Gaëlle Hersent et Hubert

Éditions Soleil, collection Métamorphose, 2019

Dans Solidor, l’oreille du passant était éveillée à chaque pas par des milliers de roucoulements. « Les habitants y avaient développé une vraie passion pour les oiseaux exotiques, et chaque maison se devait de comporter une cage avec au moins un oiseau. » Dans cette ville lointaine, Illian est un apprenti sculpteur très doué qui enrichi son impitoyable maître Koppel en créant des cages absolument magnifique pour y enfermer ces volatiles.
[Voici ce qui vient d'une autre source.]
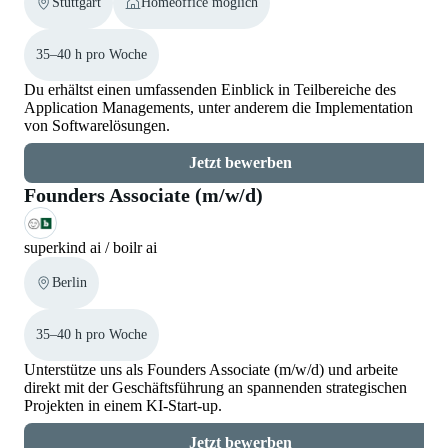
Stuttgart
Homeoffice möglich
35–40 h pro Woche
Du erhältst einen umfassenden Einblick in Teilbereiche des
Application Managements, unter anderem die Implementation
von Softwarelösungen.
Jetzt bewerben
Founders Associate (m/w/d)
superkind ai / boilr ai
Berlin
35–40 h pro Woche
Unterstütze uns als Founders Associate (m/w/d) und arbeite
direkt mit der Geschäftsführung an spannenden strategischen
Projekten in einem KI-Start-up.
Jetzt bewerben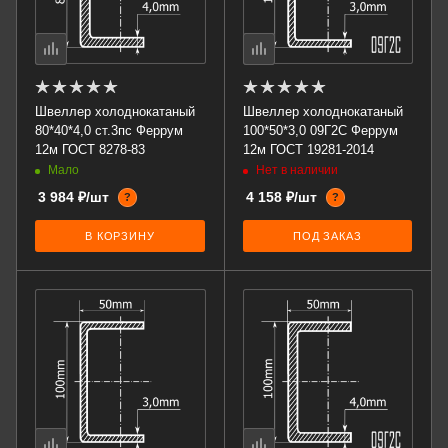
Швеллер холоднокатаный
Швеллер холоднокатаный
80*40*4,0 ст.3пс Феррум
100*50*3,0 09Г2С Феррум
12м ГОСТ 8278-83
12м ГОСТ 19281-2014
Мало
Нет в наличии
3 984 ₽/шт
4 158 ₽/шт
?
?
В КОРЗИНУ
ПОД ЗАКАЗ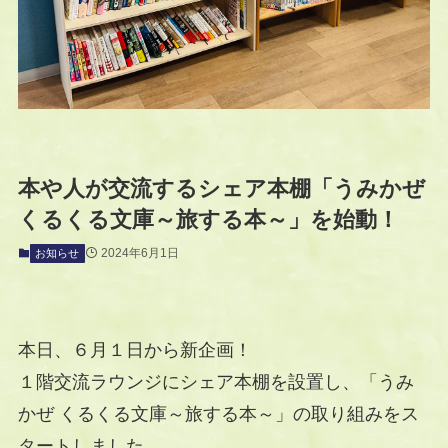
本や人が交流するシェア本棚「うみかぜ
くるくる文庫～旅する本～」を始動！
2024年6月1日
お知らせ
本日、６月１日から新企画！
１階交流ラウンジにシェア本棚を設置し、「うみ
かぜ くるくる文庫～旅する本～」の取り組みをス
タートしました。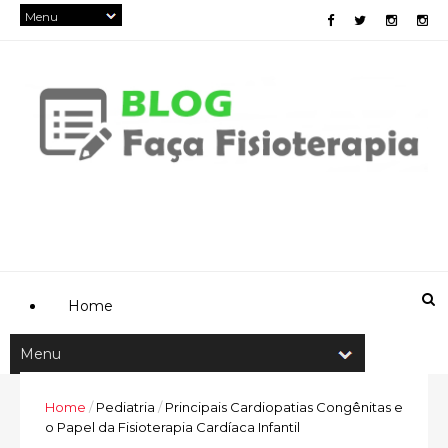
Home
Home
/
Pediatria
/
Principais Cardiopatias Congênitas e
o Papel da Fisioterapia Cardíaca Infantil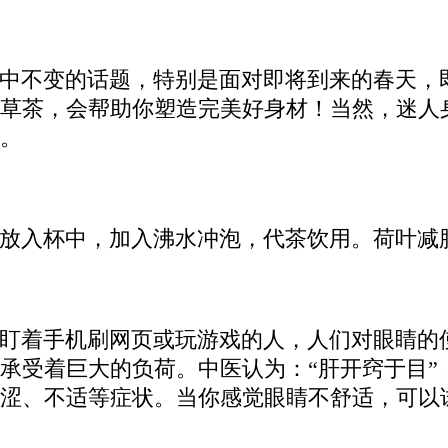
中不变的话题，特别是面对即将到来的春天，
草茶，会帮助你塑造完美好身材！当然，迷人
。
放入杯中，加入沸水冲泡，代茶饮用。荷叶减
盯着手机刷网页或玩游戏的人，人们对眼睛的
承受着巨大的负荷。中医认为：“肝开窍于目”
涩、不适等症状。当你感觉眼睛不舒适，可以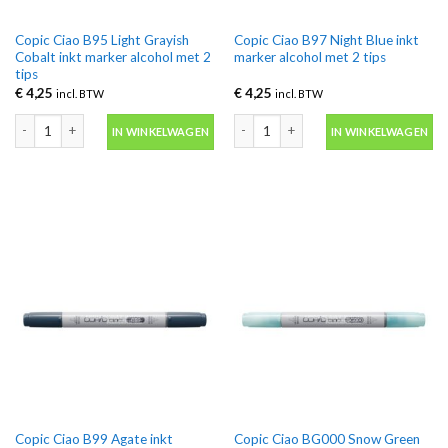
Copic Ciao B95 Light Grayish
Copic Ciao B97 Night Blue inkt
Cobalt inkt marker alcohol met 2
marker alcohol met 2 tips
tips
€
4,25
€
4,25
incl. BTW
incl. BTW
Copic Ciao B95 Light Grayish Cobalt inkt marker alcohol met 2 tips aantal
Copic Ciao B97 Night Blue inkt marker 
IN WINKELWAGEN
IN WINKELWAGEN
Copic Ciao B99 Agate inkt
Copic Ciao BG000 Snow Green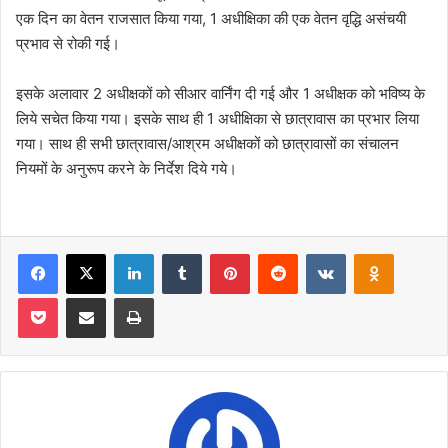
एक दिन का वेतन राजसात किया गया, 1 अधीक्षिका की एक वेतन वृद्धि असंचयी
प्रभाव से रोकी गई।
इसके अलावार 2 अधीक्षकों को सीआर वार्निंग दी गई और 1 अधीक्षक को भविष्य के
लिये सचेत किया गया। इसके साथ ही 1 अधीक्षिका से छात्रावास का प्रभार लिया
गया। साथ ही सभी छात्रावास/आश्रम अधीक्षकों को छात्रावासों का संचालन
नियमों के अनुरूप करने के निर्देश दिये गये।
Facebook
X
LinkedIn
Tumblr
Pinterest
Reddit
VKontakte
Odnoklas
Pocket
Share via Email
Print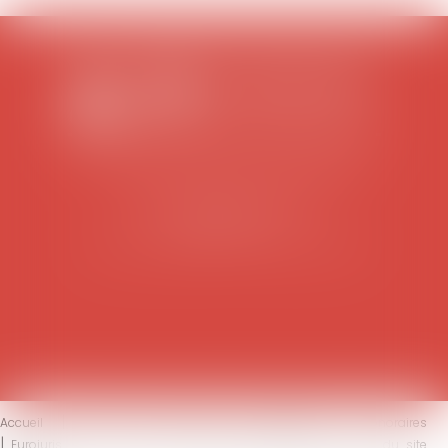
SCP COLOMES-MATHIEU-ZANCHI-THIBAULT
38 rue Jaillant Deschaînets
10000 TROYES
Tél : 03 25 73 29 46
-
Fax : 03 25 73 70 25
Accueil
Le cabinet
L'équipe
Compétences
Honoraires
Eurojuris
Actus
Contact
Mentions légales
Plan du site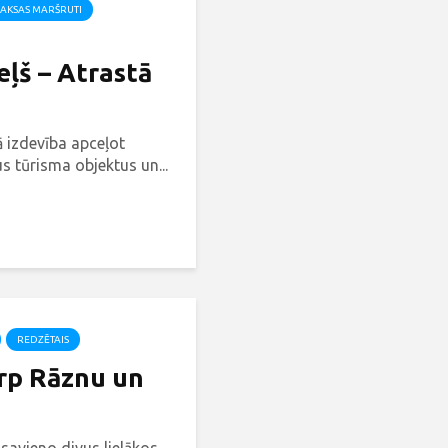
AKSAS MARŠRUTI
ļš – Atrastā
ā izdevība apceļot
s tūrisma objektus un...
REDZĒTAIS
arp Rāznu un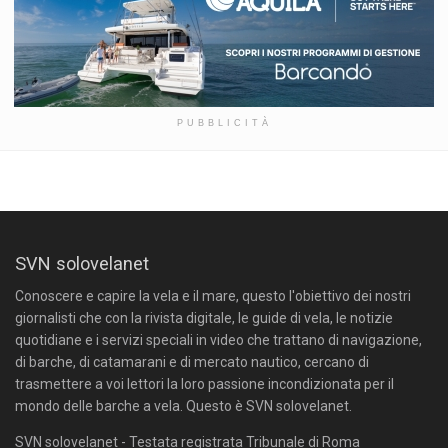
PUBBLICITÀ
SVN solovelanet
Conoscere e capire la vela e il mare, questo l'obiettivo dei nostri
giornalisti che con la rivista digitale, le guide di vela, le notizie
quotidiane e i servizi speciali in video che trattano di navigazione,
di barche, di catamarani e di mercato nautico, cercano di
trasmettere a voi lettori la loro passione incondizionata per il
mondo delle barche a vela. Questo è SVN solovelanet.
SVN solovelanet - Testata registrata Tribunale di Roma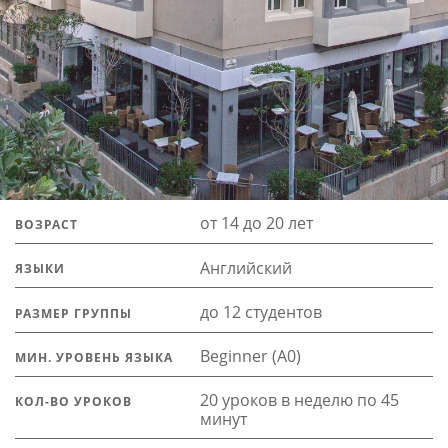
от 14 до 20 лет
ВОЗРАСТ
Английский
ЯЗЫКИ
до 12 студентов
РАЗМЕР ГРУППЫ
Beginner (A0)
МИН. УРОВЕНЬ ЯЗЫКА
20 уроков в неделю по 45
КОЛ-ВО УРОКОВ
минут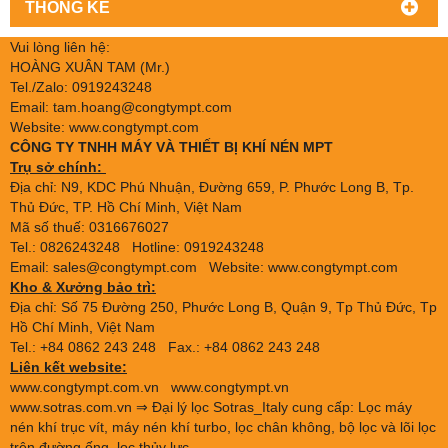
THỐNG KÊ
Vui lòng liên hệ:
HOÀNG XUÂN TAM (Mr.)
Tel./Zalo: 0919243248
Email: tam.hoang@congtympt.com
Website: www.congtympt.com
CÔNG TY TNHH MÁY VÀ THIẾT BỊ KHÍ NÉN MPT
Trụ sở chính:
Địa chỉ: N9, KDC Phú Nhuận, Đường 659, P. Phước Long B, Tp.
Thủ Đức, TP. Hồ Chí Minh, Việt Nam
Mã số thuế: 0316676027
Tel.: 0826243248 Hotline: 0919243248
Email: sales@congtympt.com Website:
www.congtympt.com
Kho & Xưởng bảo trì:
Địa chỉ: Số 75 Đường 250, Phước Long B, Quận 9, Tp Thủ Đức, Tp
Hồ Chí Minh, Việt Nam
Tel.: +84 0862 243 248 Fax.: +84 0862 243 248
Liên kết website:
www.congtympt.com.vn
www.congtympt.vn
www.sotras.com.vn
⇒ Đại lý lọc Sotras_Italy cung cấp: Lọc máy
nén khí trục vít, máy nén khí turbo, lọc chân không, bộ lọc và lõi lọc
trên đường ống, lọc thủy lực,....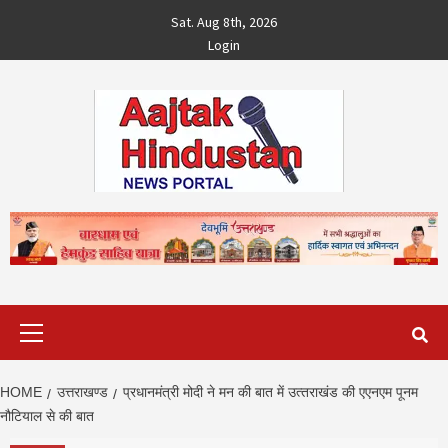
Skip
Sat. Aug 8th, 2026
to
Login
content
Primary
Menu
HOME
उत्तराखण्ड
प्रधानमंत्री मोदी ने मन की बात में उत्‍तराखंड की एएनएम पूनम
नौटियाल से की बात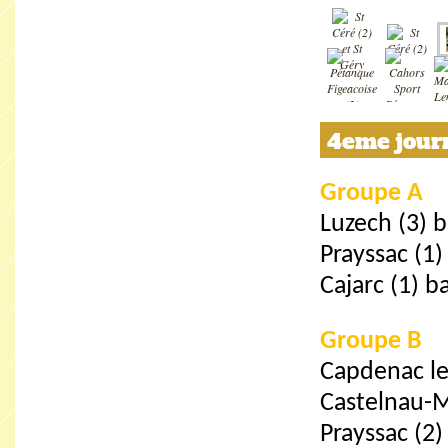
4eme journ
Groupe A
Luzech (3) 
Prayssac (1)
Cajarc (1) 
Groupe B
Capdenac le 
Castelnau-Mo
Prayssac (2)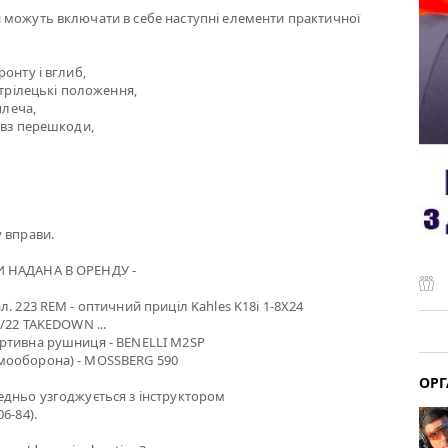
 можуть включати в себе наступні елементи практичної
онту і вглиб,
стрілецькі положення,
плеча,
овз перешкоди,
 вправи.
 НАДАНА В ОРЕНДУ -
. 223 REM - оптичний приціл Kahles K18i 1-8X24
0/22 TAKEDOWN ...
ртивна рушниця - BENELLI M2SP
мооборона) - MOSSBERG 590
ОРГ
едньо узгоджується з інструктором
6-84).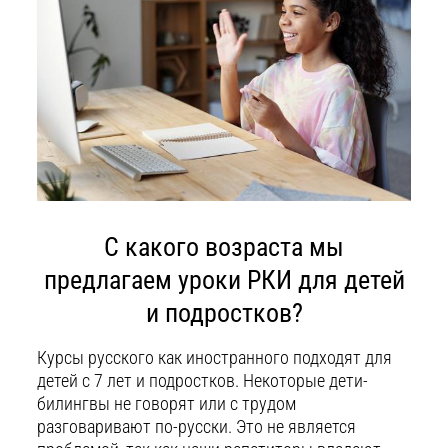
С какого возраста мы
предлагаем уроки РКИ для детей
и подростков?
Курсы русского как иностранного подходят для
детей с 7 лет и подростков. Некоторые дети-
билингвы не говорят или с трудом
разговаривают по-русски. Это не является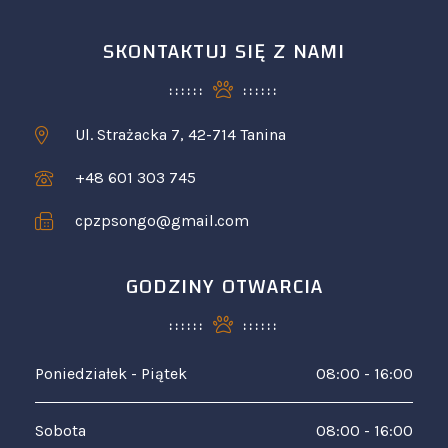
SKONTAKTUJ SIĘ Z NAMI
Ul. Strażacka 7, 42-714 Tanina
+48 601 303 745
cpzpsongo@gmail.com
GODZINY OTWARCIA
Poniedziałek - Piątek
08:00 - 16:00
Sobota
08:00 - 16:00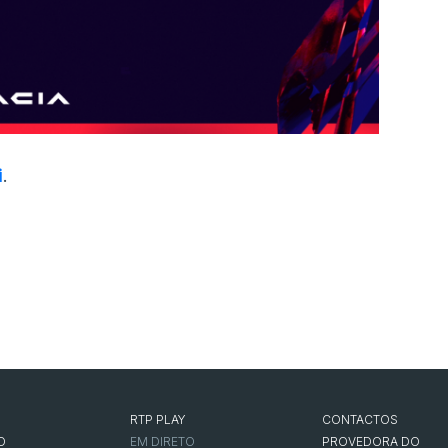
i
.
RTP PLAY
CONTACTOS
O
EM DIRETO
PROVEDORA DO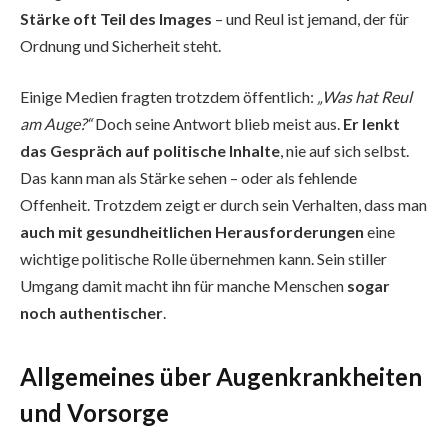
Stärke oft Teil des Images
– und Reul ist jemand, der für
Ordnung und Sicherheit steht.
Einige Medien fragten trotzdem öffentlich:
„Was hat Reul
am Auge?“
Doch seine Antwort blieb meist aus.
Er lenkt
das Gespräch auf politische Inhalte
, nie auf sich selbst.
Das kann man als Stärke sehen – oder als fehlende
Offenheit. Trotzdem zeigt er durch sein Verhalten, dass man
auch mit gesundheitlichen Herausforderungen
eine
wichtige politische Rolle übernehmen kann. Sein stiller
Umgang damit macht ihn für manche Menschen
sogar
noch authentischer
.
Allgemeines über Augenkrankheiten
und Vorsorge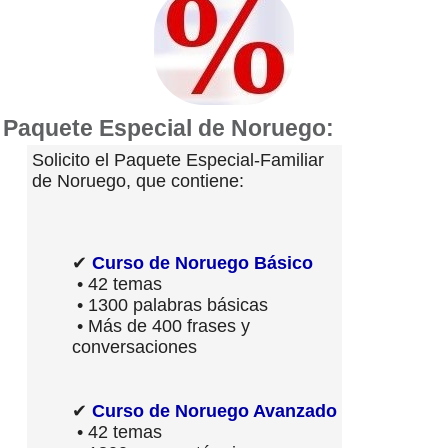
Paquete Especial de Noruego:
Solicito el Paquete Especial-Familiar
de Noruego, que contiene:
✔
Curso de Noruego Básico
• 42 temas
• 1300 palabras básicas
• Más de 400 frases y
conversaciones
✔
Curso de Noruego Avanzado
• 42 temas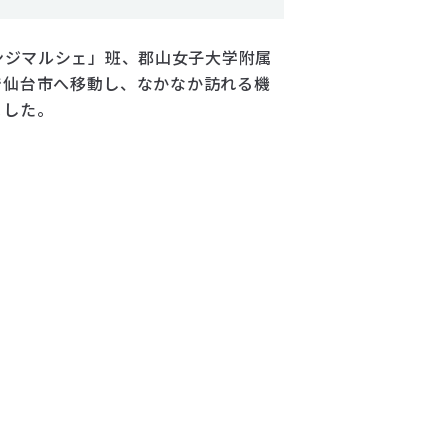
レンジマルシェ」班、郡山女子大学附属
で仙台市へ移動し、なかなか訪れる機
ました。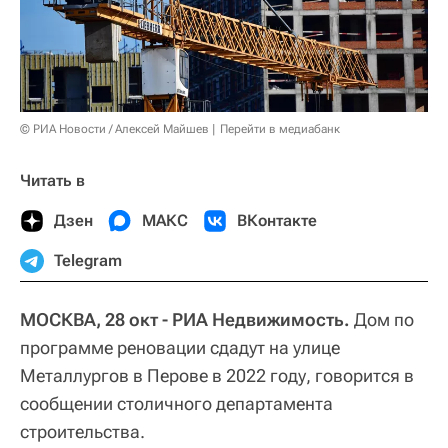
© РИА Новости / Алексей Майшев
Перейти в медиабанк
Читать в
Дзен
МАКС
ВКонтакте
Telegram
МОСКВА, 28 окт - РИА Недвижимость.
Дом по
программе реновации сдадут на улице
Металлургов в Перове в 2022 году, говорится в
сообщении столичного департамента
строительства.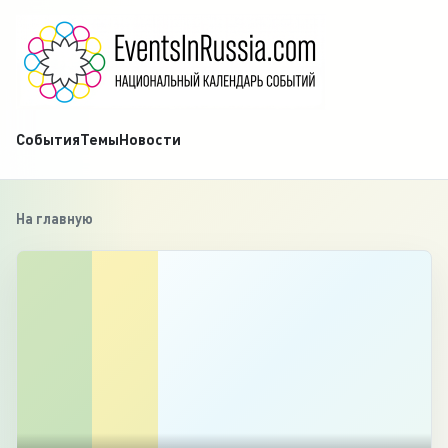
События
Темы
Новости
На главную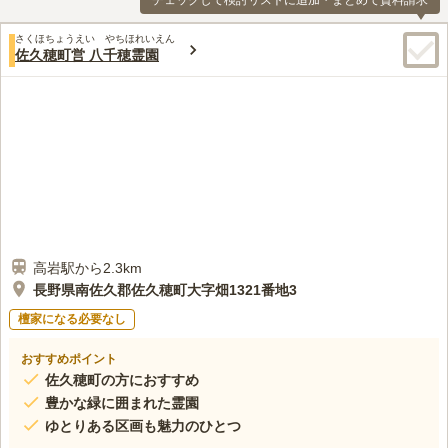
チェックして検討リストに追加・まとめて資料請求
さくほちょうえい やちほれいえん
佐久穂町営 八千穂霊園
高岩駅から2.3km
長野県南佐久郡佐久穂町大字畑1321番地3
檀家になる必要なし
おすすめポイント
佐久穂町の方におすすめ
豊かな緑に囲まれた霊園
ゆとりある区画も魅力のひとつ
Il a peu de temps pour lui, tenu qu’il est par son contrat qui lui empêche toute pause et vagabondage. Il rêve de posséder son propre oiseau et sculpte, en toute discrétion, un rossignol dans un rebus de bois. Surpris par son maître qui se met dans une colère noire aussitôt apaisée par sa fille qui s’approprie l’oiseau de bois pour son anniversaire.

Illian est loin d’imaginer les répercussion qu’auront ce geste sur toute la ville. Les commandes affluent rapidement et chaque habitant vient faire faire le portrait de son oiseau fétiche. C’est un énorme succès mais à quel prix ?

Le récit est une fable douce amer d’une société bourgeoise qui repose sur la consommation et la distinction. Elle met en scène les relations d’exploitations utilitaires entre un maître et son apprenti ainsi que la faune au service de besoins humains très temporaires. Elle est servie par un dessin très beau, une création graphique imaginative, des couleurs et une mise en page qui déversent parfaitement le récit.